### What you need to do:
Report each line of the entries that includes "text" by copying it.

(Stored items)

========================================

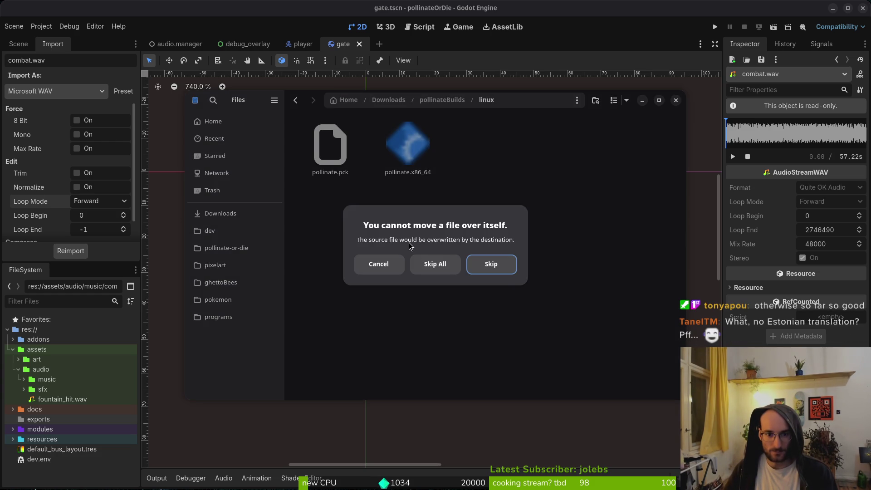
{"action": "key", "text": "Escape"}
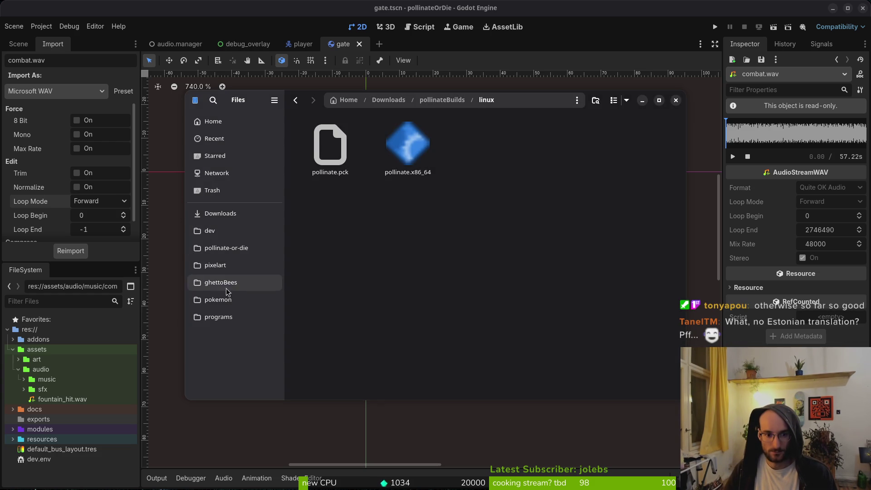
Extract pollinate.zip and move pollinateOrDie.app into pollinateBuilds/mac.
{"action": "left_click", "coordinate": [226, 248]}
{"action": "double_click", "coordinate": [400, 226]}
{"action": "double_click", "coordinate": [330, 145]}
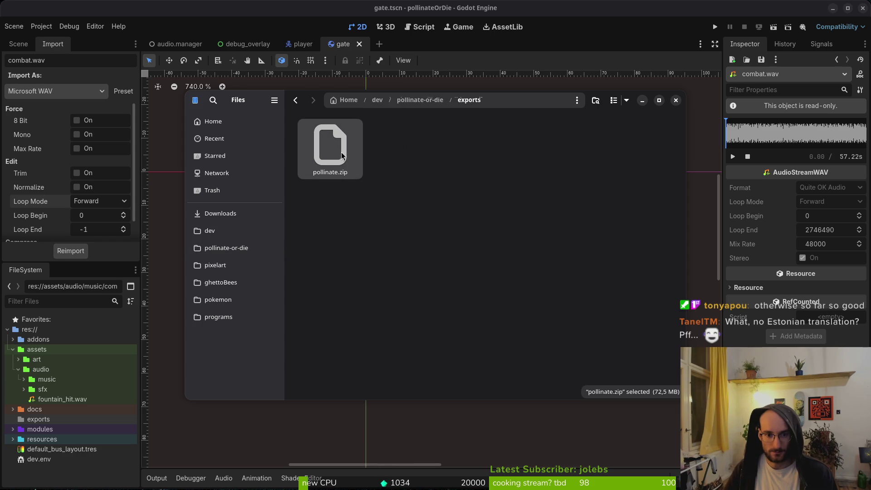
{"action": "double_click", "coordinate": [330, 145]}
{"action": "key", "text": "ctrl+x"}
{"action": "left_click", "coordinate": [226, 213]}
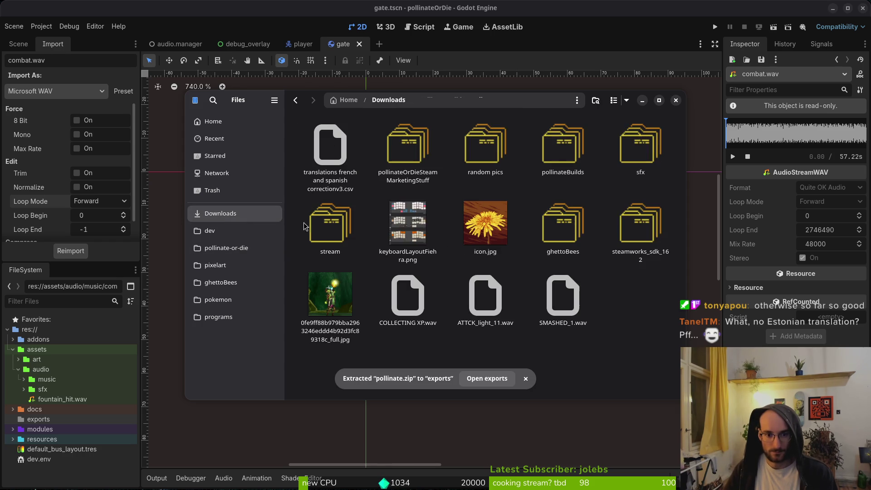
{"action": "double_click", "coordinate": [556, 162]}
{"action": "double_click", "coordinate": [416, 140]}
{"action": "key", "text": "ctrl+v"}
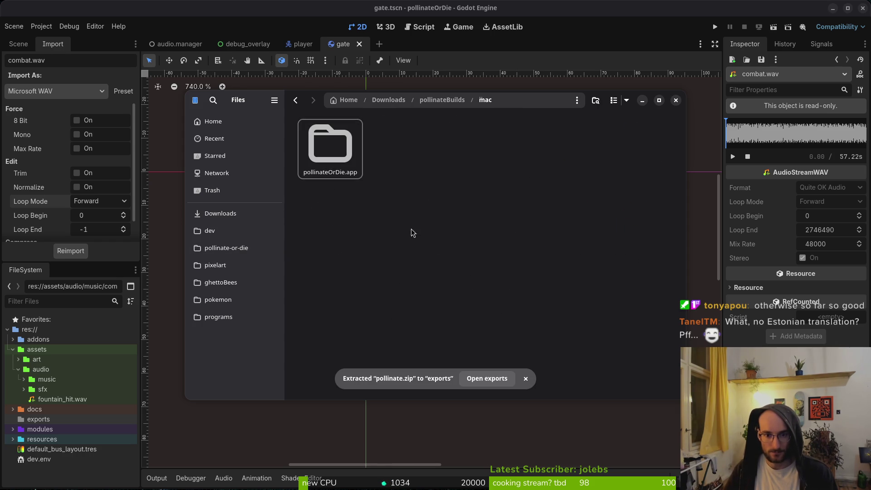
Trash everything left in the project's exports folder.
{"action": "key", "text": "alt+Left"}
{"action": "left_click", "coordinate": [258, 250]}
{"action": "double_click", "coordinate": [407, 217]}
{"action": "key", "text": "ctrl+a"}
{"action": "key", "text": "Delete"}
{"action": "key", "text": "alt+Tab"}
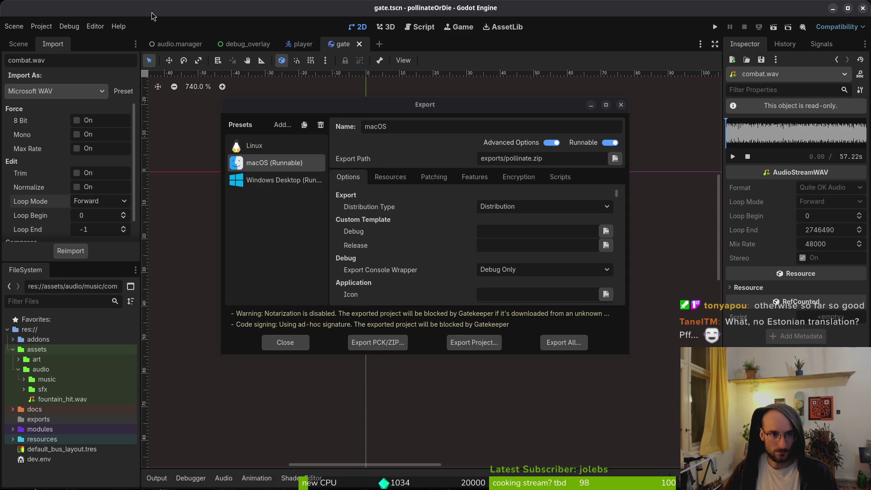
Export the Windows Desktop build as pollinate.exe.
{"action": "left_click", "coordinate": [474, 342]}
{"action": "left_click", "coordinate": [516, 393]}
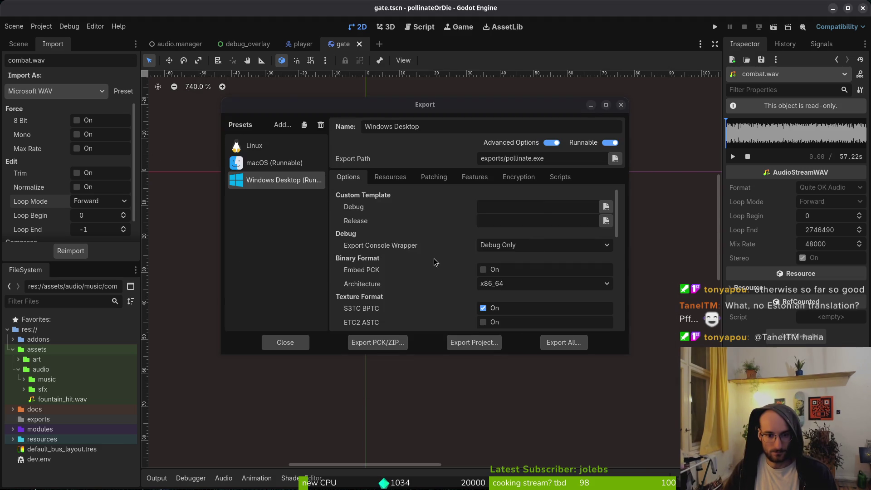
{"action": "key", "text": "alt+Tab"}
{"action": "left_click", "coordinate": [220, 213]}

========================================

### Answer for the task:
{"action": "key", "text": "Escape"}
{"action": "key", "text": "ctrl+x"}
{"action": "key", "text": "ctrl+v"}
{"action": "key", "text": "alt+Left"}
{"action": "key", "text": "ctrl+a"}
{"action": "key", "text": "Delete"}
{"action": "key", "text": "alt+Tab"}
{"action": "key", "text": "alt+Tab"}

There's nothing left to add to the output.